For fussbudget travelers who like to know where they are going and when they will get there, the North Atlantic last week was no fit place. In its third week the ground swell of World War II had tilted transatlantic shipping from confusion to chaos. Foreigners off to the wars could still obtain sailing permits from the U. S. State Department (providing they owed no income tax), but U. S. citizens who wanted to get to Europe had to unravel cat’s-cradles of red tape. First requirement : a revalidated passport, good for six months at the most. These Secretary of State Hull extended only after probing the applicant’s business abroad, deciding whether it was “essential.” Those approved were mostly newsmen, international bigwigs, Government agents.
Even with passports in hand both foreigners and U. S. travelers had only Hobson’s choice of liners, no certain sailing dates. Stalled were Poland’s Gdynia-America Line, Hapag-Lloyd. Britain and France maintained no dependable schedule. Passengers were warmly urged to try neutral lines. If they were insistent on a French or British ship, booking clerks politely jotted down preferential boats and sailings, but few hours before departure many a sailing might be suspended for from two weeks to kingdom-come. Italian liners, after hugging home ports since the outbreak of war, took to the sea again on schedule, but avoided such danger ports as Cannes and Gibraltar. Holland-America was still running full tilt, but on the eastbound trip sailed directly to Antwerp and Rotterdam. Swedish American cautiously shifted to more northerly routes, tacking as much as two days to its timetable.
Best bets for swift, sure crossing were the U. S. Lines or Pan American Airways. Pan American Clippers still flew twice a week, but they were booked heavily weeks ahead. U. S. Lines operated on full schedules, stepped up their sailings to evacuate 5,000 U. S. citizens still stranded in Europe. But their seamen, striking for 25% wage increase, war-risk life insurance and bonuses, delayed some eight liners nearly a week.

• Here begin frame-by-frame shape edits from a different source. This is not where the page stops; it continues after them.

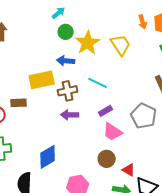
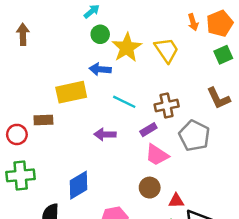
cyan line: (98, 83) -> (124, 102), moved
brown cross: (68, 91) -> (167, 105), moved
red triangle: (129, 170) -> (176, 201), turned -32

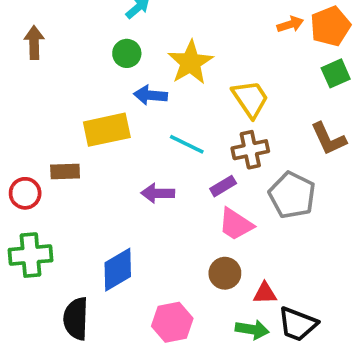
orange arrow: (193, 22) -> (290, 24), turned -91
green circle: (100, 34) -> (127, 53), moved
yellow trapezoid: (167, 50) -> (250, 99), moved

Forlorn note of cheer: marine underwriters lowered war-risk rates 1% on belligerent flag vessels to and from Europe and on U. S. flag vessels cargoing imports on the northern route; on the southern route, 1½ on belligerent vessels, ½on U. S. ships. Rates both ways for belligerents’ vessels had been 7% on the northern route, 7½% on the southern; for U. S. vessels, 2½% on the northern, 2% on the southern. The export rate on U. S. vessels remained unchanged for both routes. The import rate on other neutral flag vessels was held at 3¾, but the export rate was upped from 3¾% to 5%. Reductions on British shipments, underwriters pointed out, reflected the belief of marine experts that the British convoy system had begun to function with more efficiency. But on shipments to and from Black Sea and Baltic Sea ports rates were quoted on application only.